Work instruction>
Collect all lines below with the string "olid".

___ Given records

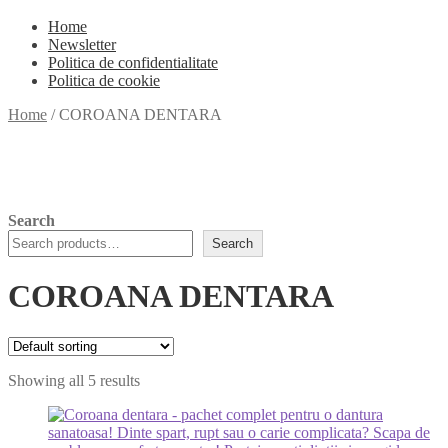
Home
Newsletter
Politica de confidentialitate
Politica de cookie
Home
/
COROANA DENTARA
Search
Search
COROANA DENTARA
Showing all 5 results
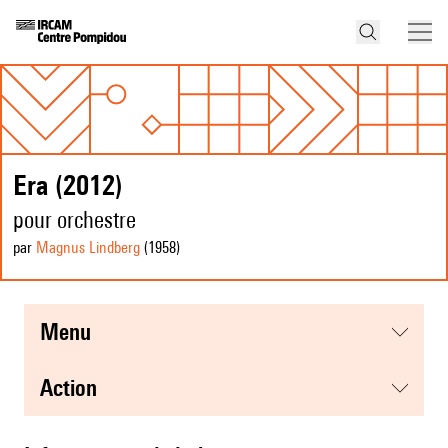
Era (2012)
pour orchestre
par
Magnus Lindberg
(1958
)
menu
action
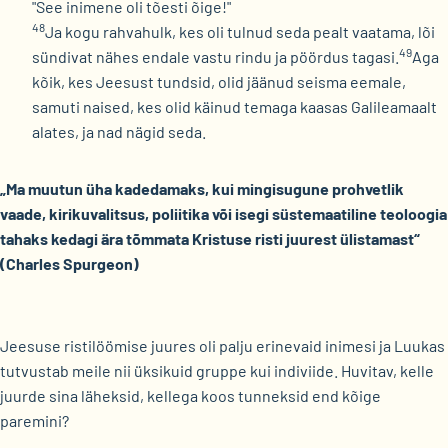
"See inimene oli tõesti õige!"
48
Ja kogu rahvahulk, kes oli tulnud seda pealt vaatama, lõi
49
sündivat nähes endale vastu rindu ja pöördus tagasi.
Aga
kõik, kes Jeesust tundsid, olid jäänud seisma eemale,
samuti naised, kes olid käinud temaga kaasas Galileamaalt
alates, ja nad nägid seda.
„Ma muutun üha kadedamaks, kui mingisugune prohvetlik
vaade, kirikuvalitsus, poliitika või isegi süstemaatiline teoloogia
tahaks kedagi ära tõmmata Kristuse risti juurest ülistamast“
(Charles Spurgeon)
Jeesuse ristilöömise juures oli palju erinevaid inimesi ja Luukas
tutvustab meile nii üksikuid gruppe kui indiviide. Huvitav, kelle
juurde sina läheksid, kellega koos tunneksid end kõige
paremini?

______

Completed task>
kõik, kes Jeesust tundsid, olid jäänud seisma eemale,
samuti naised, kes olid käinud temaga kaasas Galileamaalt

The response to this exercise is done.